A couple of earthquakes later, we were shaken and stirred enough to move. Not to Kolkata but to a solid park-facing bungalow down the road. What a fall from the 10th floor apartment it was. But like those pesky poltergeists from the American horror movies, the power cuts moved with us. There was just no getting rid of them. The house would heat up like a brick kiln during the day and husband and me would go around with buckets of water, hosing down the walls and floor to keep it cool. Thankfully, the bungalow had a nice little courtyard and we’d carry a cane sofa out and sleep under the stars at night. Romantic? Not at all. Uncomfortable as heck? Yes. You see, Gurugram mosquitos are warriors whose ancestors might have learnt a trick or two from the legendary warrior guru.
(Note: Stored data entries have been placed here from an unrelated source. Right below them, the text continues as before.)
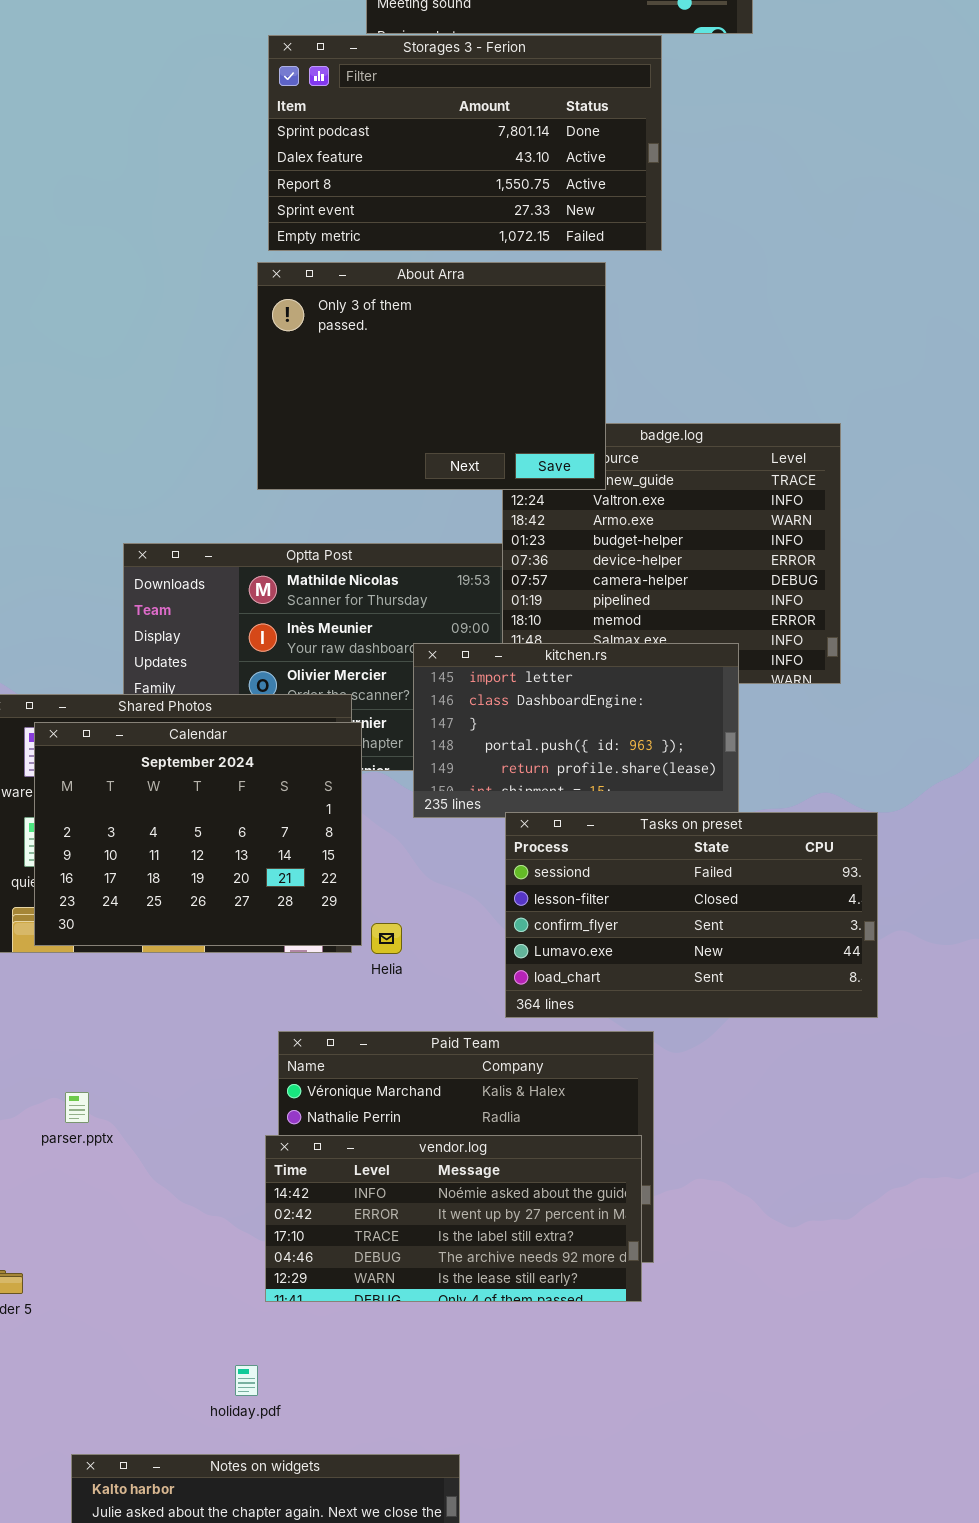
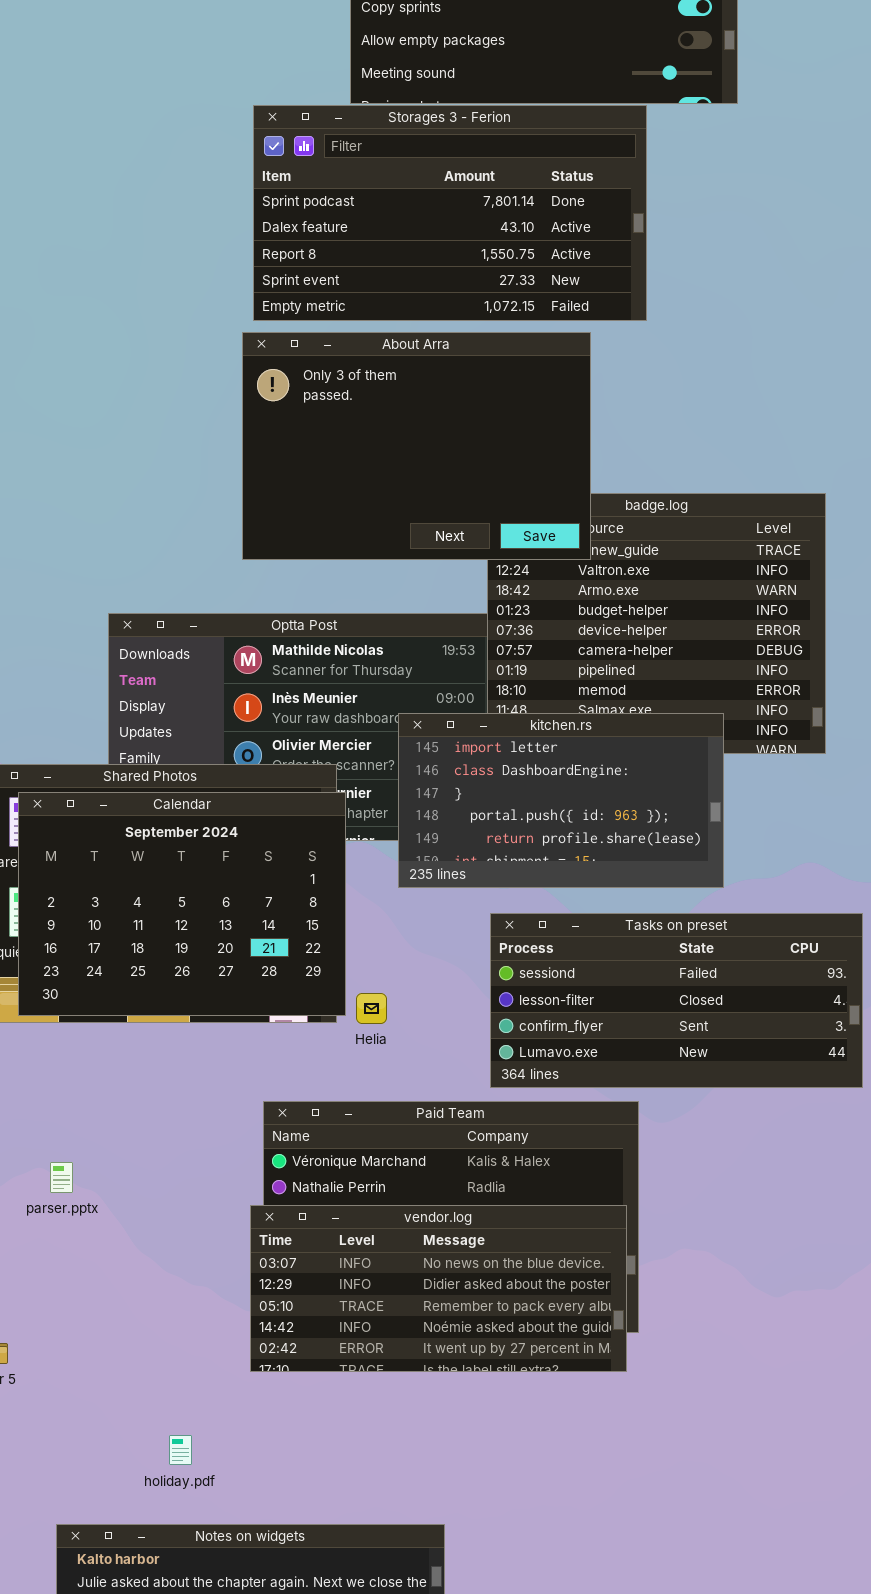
Tasks on preset: [505,812,878,1018] -> [490,913,863,1088], resized
vendor.log: [265,1135,642,1302] -> [250,1205,627,1372], scrolled up 3 rows
holiday.pdf: [235,1365,258,1396] -> [169,1435,192,1465], moved

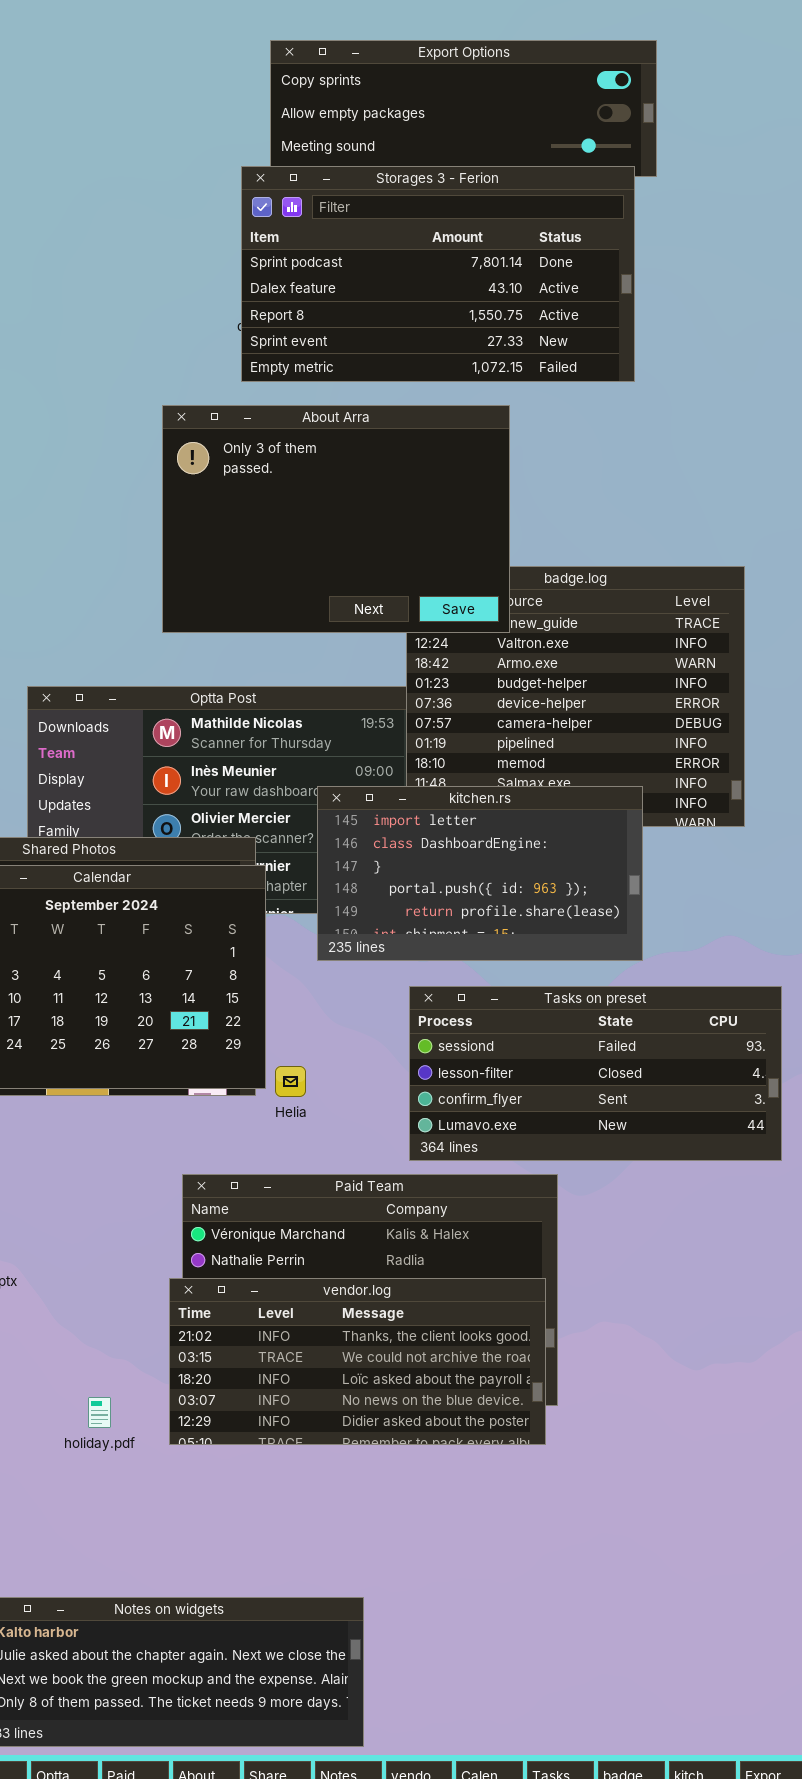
Storages 3 - Ferion: [253,105,647,321] -> [241,166,635,382], moved
vendor.log: [250,1205,627,1372] -> [169,1278,546,1445], scrolled up 3 rows
holiday.pdf: [169,1435,192,1465] -> [88,1397,111,1428], moved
And unbeknownst to us, Delhi was dealing with its monkey menace by deporting its denizens to the forests almost next door.
 
A year later, despite the crippling power cuts and the mosquito warfare, including waking up next to a monkey family, a baby came along and several months down the line, we decided to have a rice ceremony for her. Horror of horrors, on the day of the ceremony, the electrical wiring in the house went kaput. All that hosing down with water was probably the cause. So we were stuck without power for good and a house full of guests! That night, after everything was over, we booked a room at The Bristol (the only hotel in Gurgaon at that point of time) and had a good night’s sleep after months. 
 
Cut to the present. We live in a condo with functional gensets but every summer, it’s the same. The Return of Poltergeist in HD. The generators trip because they can’t carry the load of all the air conditioners running full blast in 900 odd flats. The electrical appliances go bust and I could be the heroine of my own horror movie. Often I let out a huge sigh of resignation and wonder whether things will ever improve here. Or perhaps it’s my destiny? After all I grew up in West Bengal in the eighties with rampant load shedding, candles and invertors for company with a Chief Minister who was called Jyoti (Light). It’s almost as though I landed from the frying pan into the fire. 
 
Dang - the lights gone again. See you later.